877:
Soluble Siglec-8 Levels Are Detectable In Subjects With Myeloid Variant Hypereosinophilic Syndromes, But Not In Those With D816V KIT+ Systemic Mastocytosis
Monday, March 5, 2018
South Hall A2 (Convention Center)
Fanny Legrand, PhD PharmD, Yun Cao, MS, Dean D. Metcalfe, MD, FAAAAI, Paneez Khoury, MD FAAAAI, Bruce S. Bochner, MD FAAAAI, Amy D. Klion, MD
RATIONALE: Siglec-8 is expressed on eosinophils, basophils and mast cells. Antibodies targeting Siglec-8 are in development for the treatment of myeloid disorders, including systemic mastocytosis (SM). Since shedding of soluble Siglec-8 (sSiglec-8) could interfere with the efficacy of anti-Siglec-8 therapy, sSiglec-8 levels were measured in the serum of patients with a variety of myeloid disorders.

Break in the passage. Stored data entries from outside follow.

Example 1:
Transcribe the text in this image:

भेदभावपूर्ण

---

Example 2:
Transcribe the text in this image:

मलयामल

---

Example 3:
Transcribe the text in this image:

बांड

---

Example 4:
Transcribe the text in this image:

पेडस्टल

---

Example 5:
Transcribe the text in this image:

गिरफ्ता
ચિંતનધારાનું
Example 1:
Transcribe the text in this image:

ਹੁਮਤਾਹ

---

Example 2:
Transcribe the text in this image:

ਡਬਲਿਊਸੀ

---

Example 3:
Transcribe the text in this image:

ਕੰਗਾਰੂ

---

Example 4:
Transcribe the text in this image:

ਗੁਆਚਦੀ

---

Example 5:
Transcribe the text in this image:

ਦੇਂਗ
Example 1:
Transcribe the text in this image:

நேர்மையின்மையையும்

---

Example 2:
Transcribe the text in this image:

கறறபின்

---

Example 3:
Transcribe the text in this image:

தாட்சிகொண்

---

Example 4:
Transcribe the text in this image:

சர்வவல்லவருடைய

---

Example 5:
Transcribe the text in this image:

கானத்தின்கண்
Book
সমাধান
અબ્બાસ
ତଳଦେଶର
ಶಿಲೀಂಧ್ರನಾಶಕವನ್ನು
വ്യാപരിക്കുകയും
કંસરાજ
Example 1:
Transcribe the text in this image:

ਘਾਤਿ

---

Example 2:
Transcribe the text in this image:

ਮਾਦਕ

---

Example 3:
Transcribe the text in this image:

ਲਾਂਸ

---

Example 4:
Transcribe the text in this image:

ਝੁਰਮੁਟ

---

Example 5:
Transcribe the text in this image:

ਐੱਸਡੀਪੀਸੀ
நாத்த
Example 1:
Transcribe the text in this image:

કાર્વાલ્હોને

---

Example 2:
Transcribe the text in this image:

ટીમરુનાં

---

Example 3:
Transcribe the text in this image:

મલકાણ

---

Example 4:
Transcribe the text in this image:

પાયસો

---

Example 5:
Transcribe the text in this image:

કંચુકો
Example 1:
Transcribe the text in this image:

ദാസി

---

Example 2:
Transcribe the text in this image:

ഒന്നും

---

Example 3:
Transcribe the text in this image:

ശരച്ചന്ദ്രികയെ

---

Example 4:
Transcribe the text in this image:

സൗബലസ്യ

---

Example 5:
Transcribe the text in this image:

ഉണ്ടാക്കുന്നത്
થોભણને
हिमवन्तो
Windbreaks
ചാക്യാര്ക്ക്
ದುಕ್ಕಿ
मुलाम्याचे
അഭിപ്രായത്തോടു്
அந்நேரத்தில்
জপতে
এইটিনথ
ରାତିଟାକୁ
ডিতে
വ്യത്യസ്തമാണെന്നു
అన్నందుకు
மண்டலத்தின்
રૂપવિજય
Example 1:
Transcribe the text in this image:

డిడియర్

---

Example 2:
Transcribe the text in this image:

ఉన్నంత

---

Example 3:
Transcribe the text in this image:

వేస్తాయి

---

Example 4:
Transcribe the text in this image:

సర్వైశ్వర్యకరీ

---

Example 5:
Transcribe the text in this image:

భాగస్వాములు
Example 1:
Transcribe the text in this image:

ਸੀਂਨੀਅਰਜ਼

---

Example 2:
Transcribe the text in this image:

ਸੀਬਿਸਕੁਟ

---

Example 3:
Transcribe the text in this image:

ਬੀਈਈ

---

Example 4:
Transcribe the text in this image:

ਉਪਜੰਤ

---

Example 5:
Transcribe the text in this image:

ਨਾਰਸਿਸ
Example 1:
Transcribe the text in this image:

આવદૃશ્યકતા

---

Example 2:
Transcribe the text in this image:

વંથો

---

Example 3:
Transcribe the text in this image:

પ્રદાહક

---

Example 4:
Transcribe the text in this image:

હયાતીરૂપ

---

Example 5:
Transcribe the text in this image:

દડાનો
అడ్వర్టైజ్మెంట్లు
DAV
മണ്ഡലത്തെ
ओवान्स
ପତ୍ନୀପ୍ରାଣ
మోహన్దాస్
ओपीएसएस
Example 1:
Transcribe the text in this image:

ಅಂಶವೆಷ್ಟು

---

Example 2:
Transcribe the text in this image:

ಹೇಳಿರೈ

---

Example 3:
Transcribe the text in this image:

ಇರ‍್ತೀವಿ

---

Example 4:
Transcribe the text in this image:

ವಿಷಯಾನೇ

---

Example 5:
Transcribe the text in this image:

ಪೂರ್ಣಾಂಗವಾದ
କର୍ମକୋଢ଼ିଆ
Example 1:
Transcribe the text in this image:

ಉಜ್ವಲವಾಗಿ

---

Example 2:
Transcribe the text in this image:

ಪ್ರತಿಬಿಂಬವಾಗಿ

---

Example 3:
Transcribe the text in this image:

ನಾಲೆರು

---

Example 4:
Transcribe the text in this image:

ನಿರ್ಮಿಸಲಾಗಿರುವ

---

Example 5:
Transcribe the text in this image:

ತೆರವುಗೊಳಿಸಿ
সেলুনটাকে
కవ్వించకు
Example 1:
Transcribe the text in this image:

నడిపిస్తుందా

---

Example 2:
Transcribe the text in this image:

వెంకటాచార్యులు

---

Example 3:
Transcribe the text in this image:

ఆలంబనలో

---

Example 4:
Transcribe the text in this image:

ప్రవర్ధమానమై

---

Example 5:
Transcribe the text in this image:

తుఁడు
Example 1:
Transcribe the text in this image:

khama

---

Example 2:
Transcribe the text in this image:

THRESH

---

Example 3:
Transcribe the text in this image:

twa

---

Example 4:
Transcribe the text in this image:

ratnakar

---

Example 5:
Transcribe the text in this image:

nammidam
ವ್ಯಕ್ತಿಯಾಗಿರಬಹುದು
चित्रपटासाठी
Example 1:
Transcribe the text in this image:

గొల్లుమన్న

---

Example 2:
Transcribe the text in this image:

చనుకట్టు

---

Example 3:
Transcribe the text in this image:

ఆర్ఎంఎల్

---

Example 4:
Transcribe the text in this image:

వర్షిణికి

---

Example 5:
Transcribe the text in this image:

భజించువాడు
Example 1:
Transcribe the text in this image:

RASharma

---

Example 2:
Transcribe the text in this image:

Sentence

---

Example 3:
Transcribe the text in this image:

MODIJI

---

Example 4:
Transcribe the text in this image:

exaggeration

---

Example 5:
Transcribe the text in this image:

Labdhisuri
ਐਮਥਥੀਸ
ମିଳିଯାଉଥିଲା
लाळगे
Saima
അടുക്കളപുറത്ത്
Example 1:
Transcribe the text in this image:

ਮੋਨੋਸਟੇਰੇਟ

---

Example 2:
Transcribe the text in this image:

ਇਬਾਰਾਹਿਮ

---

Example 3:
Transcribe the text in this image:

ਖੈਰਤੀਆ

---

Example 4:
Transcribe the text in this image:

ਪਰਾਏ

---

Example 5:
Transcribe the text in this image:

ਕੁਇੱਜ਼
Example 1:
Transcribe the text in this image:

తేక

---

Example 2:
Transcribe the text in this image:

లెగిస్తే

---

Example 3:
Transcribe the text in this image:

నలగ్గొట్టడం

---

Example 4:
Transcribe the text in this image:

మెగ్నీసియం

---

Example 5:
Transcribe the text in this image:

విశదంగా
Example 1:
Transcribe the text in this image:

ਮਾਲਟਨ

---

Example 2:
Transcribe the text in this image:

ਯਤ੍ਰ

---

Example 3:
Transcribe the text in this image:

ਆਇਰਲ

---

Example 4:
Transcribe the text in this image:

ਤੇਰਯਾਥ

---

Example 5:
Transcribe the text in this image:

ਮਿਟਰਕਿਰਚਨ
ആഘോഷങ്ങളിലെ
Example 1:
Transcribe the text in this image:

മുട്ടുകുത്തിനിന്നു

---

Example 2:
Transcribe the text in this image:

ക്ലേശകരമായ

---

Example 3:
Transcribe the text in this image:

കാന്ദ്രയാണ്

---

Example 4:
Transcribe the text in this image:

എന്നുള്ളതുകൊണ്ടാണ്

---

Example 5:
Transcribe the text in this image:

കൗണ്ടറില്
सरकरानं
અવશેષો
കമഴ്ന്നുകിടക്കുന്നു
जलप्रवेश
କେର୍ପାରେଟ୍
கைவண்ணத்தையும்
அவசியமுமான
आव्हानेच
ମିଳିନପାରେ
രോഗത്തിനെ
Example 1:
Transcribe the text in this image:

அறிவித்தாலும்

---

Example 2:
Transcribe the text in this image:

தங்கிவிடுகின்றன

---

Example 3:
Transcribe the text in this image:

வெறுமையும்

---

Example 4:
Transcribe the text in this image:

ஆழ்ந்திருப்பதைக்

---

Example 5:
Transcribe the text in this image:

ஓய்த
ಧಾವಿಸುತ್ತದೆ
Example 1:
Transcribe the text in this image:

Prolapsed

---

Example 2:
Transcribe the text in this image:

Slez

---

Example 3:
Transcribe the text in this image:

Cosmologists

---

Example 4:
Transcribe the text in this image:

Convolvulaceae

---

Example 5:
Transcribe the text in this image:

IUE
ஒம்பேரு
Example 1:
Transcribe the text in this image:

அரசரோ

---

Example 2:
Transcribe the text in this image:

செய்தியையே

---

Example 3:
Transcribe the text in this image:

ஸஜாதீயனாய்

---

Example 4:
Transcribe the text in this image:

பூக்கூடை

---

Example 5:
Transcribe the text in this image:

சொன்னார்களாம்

METHODS: Subjects with myeloid variant hypereosinophilic syndrome (MHES), D816V KIT+ systemic mastocytosis (SM) and normal controls (ND) were evaluated on clinical protocols to study eosinophilia and SM. Serum sSiglec-8 levels were measured by sandwich ELISA (limits of detection: 0.5/1 (duplicate/singlicate) to 60 ng/mL).

RESULTS: sSiglec-8 levels were detectable in 6/10 ND and 14/19 MHES subjects (9/11 FIP1L1-PDGFRA-positive, 3/3 idiopathic MHES, 2/2 V617F JAK2-positive, 0/2 exon 13 JAK2 mutation-positive and 0/1 PDGFRB mutation-positive). Mean levels did not differ between the MHES and ND groups (GM 1.27 and 1.86 ng/mL, respectively) and did not correlate with AEC. sSiglec-8 levels in the FIP1L1-PDGFRA-positive subjects decreased significantly in response to imatinib (from 2.41 to 0.93; Wilcoxon test, P<0.05, n=8). Surprisingly, sSiglec-8 was undetectable in all 22 subjects with D816V KIT-positive SM, including 4 D816V KIT-positive SM-eo patients with AEC>1900/μL. SM serum did not inhibit detection of recombinant sSiglec-8 in vitro.

CONCLUSIONS: Despite expression of Siglec-8 on mast cells and eosinophils in subjects with SM, sSiglec-8 levels were not measurable in these patients and are unlikely to interfere with the efficacy of anti-Siglec-8 antibodies. Whether the D816V KIT mutation prevents receptor shedding remains to be elucidated.